Deep thoughts, random insights, and musings by Susan Jacobs

Friday, September 29, 2006

September dreams

The leaves are starting to change color and all of a sudden wearing a jacket has become a necessity, not just a precaution. It’s late September, and I hardly know what has become of my favorite month.

September has held a special place in my imagination since I first saw the musical “The Fantasticks” when I was twelve years old. In the play, the month of September is a metaphor for the season of romance. While most of us spend the Septembers of our youth readjusting to school and lamenting the end of summer, when you stop and think about it, it is an ideal time for long walks and quiet talks. The weather is mild, the days are still relatively long, and the nights are filled with cricket songs. “The perfect time to be in love,” as the narrator tells us in “The Fantasticks.”

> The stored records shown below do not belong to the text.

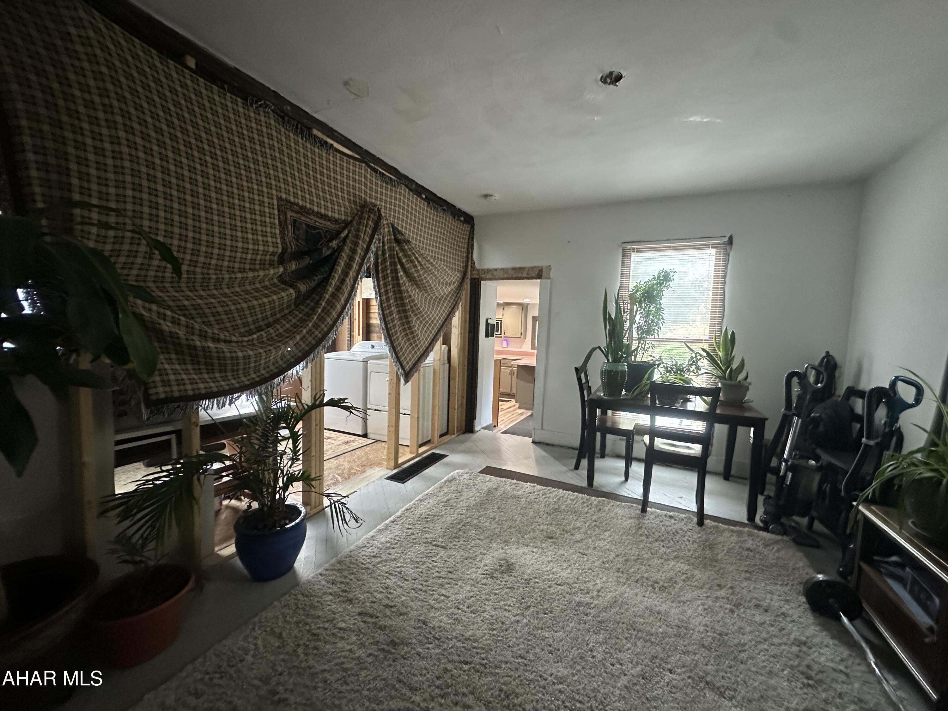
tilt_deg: -3.5
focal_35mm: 14
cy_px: 356
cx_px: 474
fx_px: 383
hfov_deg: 102.1
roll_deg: -2.2
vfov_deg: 85.7
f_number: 2.2
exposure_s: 1/60
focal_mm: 2.22
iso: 800
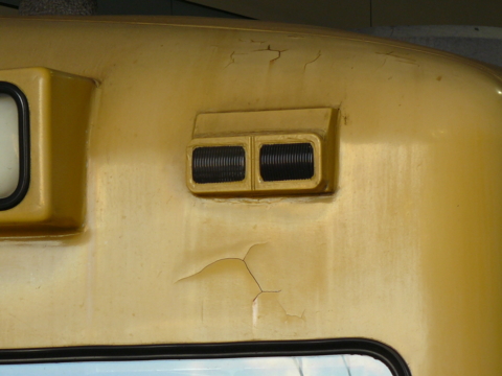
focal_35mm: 221
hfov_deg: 9.0
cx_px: 251
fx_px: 3205
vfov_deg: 6.7
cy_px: 188
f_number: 3.3
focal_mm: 24.6
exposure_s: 1/40
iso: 100
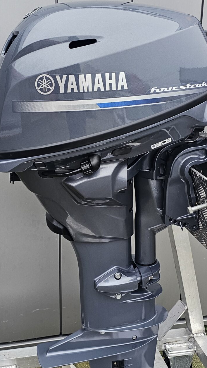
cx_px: 82
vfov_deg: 40.6
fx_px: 497
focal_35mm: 51
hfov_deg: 23.5
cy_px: 191
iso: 100
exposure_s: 1/100
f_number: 1.7
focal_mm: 6.3
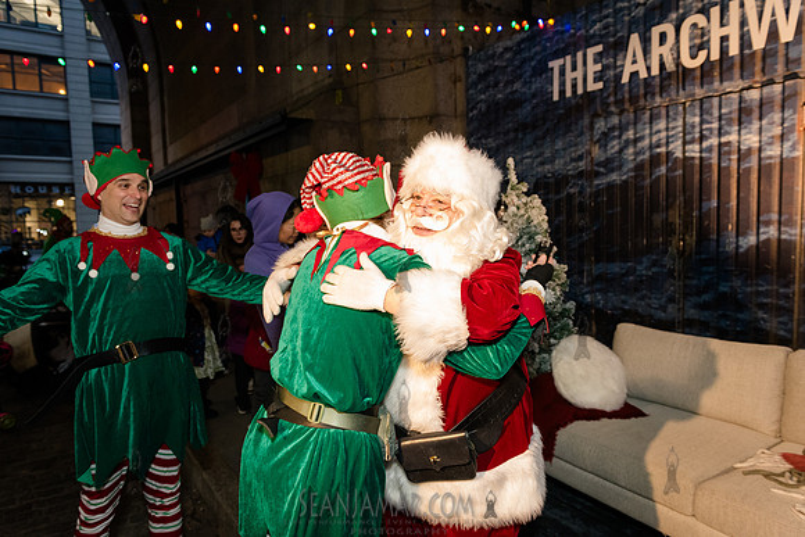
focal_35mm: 24
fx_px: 537
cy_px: 268
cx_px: 402
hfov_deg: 73.7
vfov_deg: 53.2
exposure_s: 1/160
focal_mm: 24
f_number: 4
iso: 4000
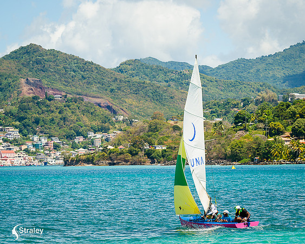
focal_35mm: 205
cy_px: 117
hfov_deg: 9.4
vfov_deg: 7.5
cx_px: 200
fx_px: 1849
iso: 140
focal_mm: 155
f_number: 8
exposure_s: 1/320
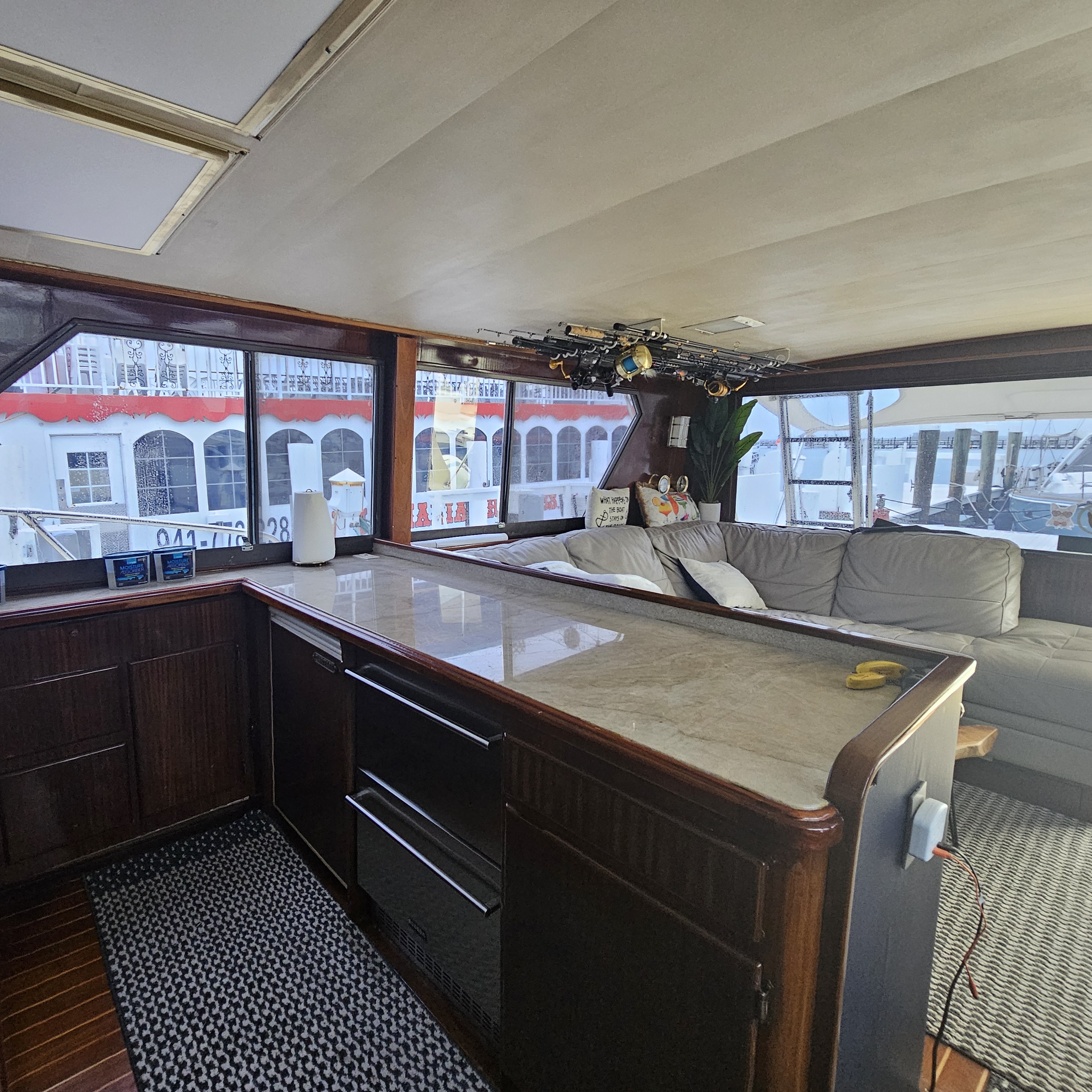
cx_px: 444
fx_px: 571
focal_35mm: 16
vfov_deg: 87.4
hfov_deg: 86.5
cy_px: 528
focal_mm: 2.2
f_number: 2.2
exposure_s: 1/40
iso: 320
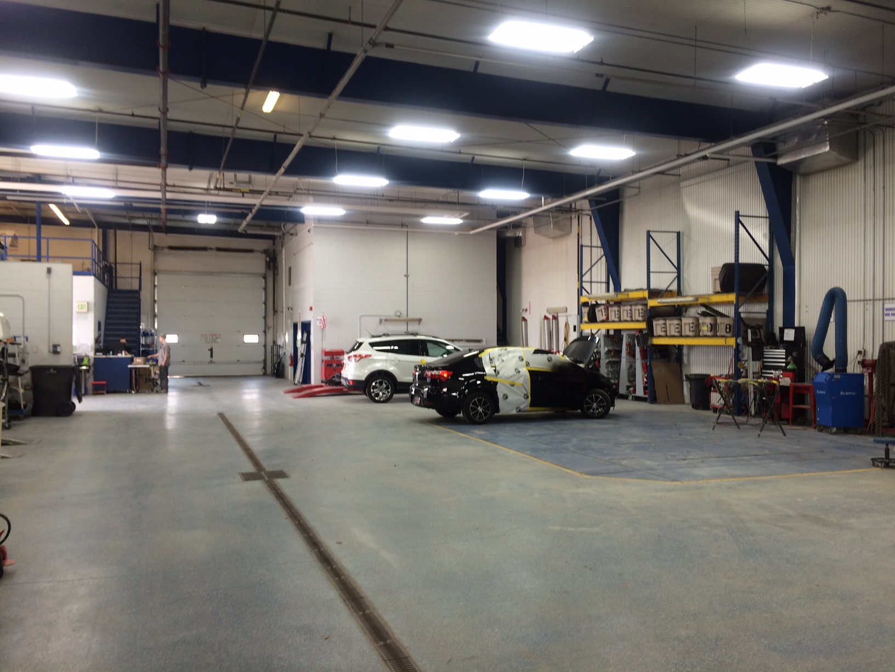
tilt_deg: +3.3
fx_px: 750
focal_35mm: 29
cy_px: 336
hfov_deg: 61.7
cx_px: 448
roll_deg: +1.8
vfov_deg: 48.2
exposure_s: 1/30
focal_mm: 4.15
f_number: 2.2
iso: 32
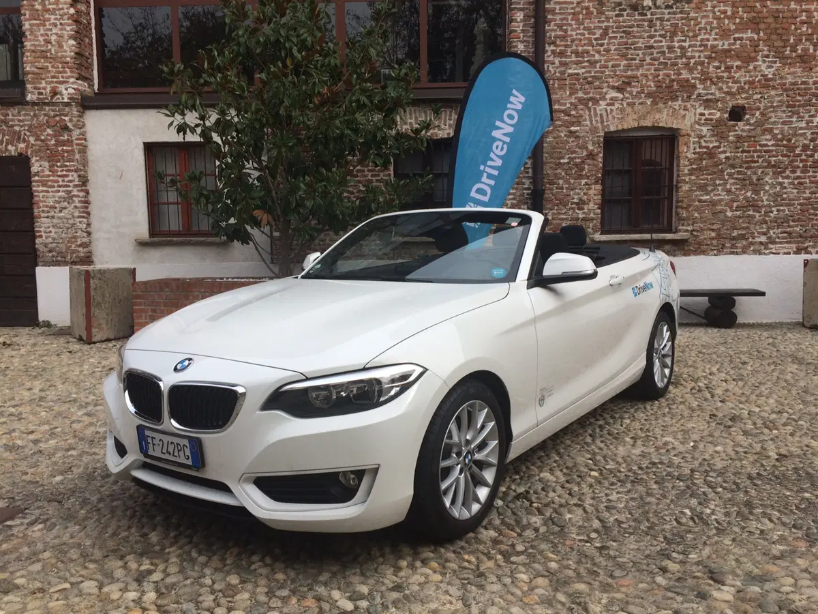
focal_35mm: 29
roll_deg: +0.5
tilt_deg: -7.4
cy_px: 307
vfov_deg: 48.2
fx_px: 685
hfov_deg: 61.7
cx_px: 409
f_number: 2.2
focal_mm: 4.15
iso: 32
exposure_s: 1/1325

At this time of year, I tend to take out my recording of the soundtrack for “The Fantasticks” and allow my romantic notions to bloom anew. Between the romance of September and the optimism of the Jewish new year, this time of year always feels to me like one of great promise.

I was happy to find out several weeks ago that, after a four-year absence, “The Fantasticks” has returned to the New York theatre scene. I saw the musical several times in its long-time home, the Sullivan Street Theater, including one last time in December 2001, not long before the show ended its run in January 2002. At that time, the play’s themes of hope and disappointment and happy resolution and of Trying to Remember a certain kind of September were especially poignant following the terrorist attacks of September 11, just blocks from the theater in lower Manhattan.

Soon after, I wrote a column for the Pittsburgh Post-Gazette about the play’s influence on my own life. Four years later, most of the lessons still apply.

As I understand it, the new production of “The Fantasticks” includes some revisions to songs and lyrics, but preserves the special spirit of the show. It is still performed with minimal scenery and props, and still acted in front of small, intimate audiences. I was so happy to hear about this revival because, having attended some amateur productions of the musical, there is nothing quite like the real thing. And, anyone who has seen the show can attest that there seems to be an oral tradition associated with the show that is presumably passed from one cast to the next. It gives me great comfort that the actors in this new production can still learn from the musical’s creators about staging for certain critical scenes and about the richness of meaning implied by the script.

Next time I’m in New York, I hope to go see “The Fantasticks” and the revival of “A Chorus Line,” which I never saw on Broadway, but which I have loved for years because of the movie based on the musical.

September is closing, but the new year is just beginning, and I have very high hopes for the year ahead – both theatrical and personal.

A belated Shana Tova to all my readers!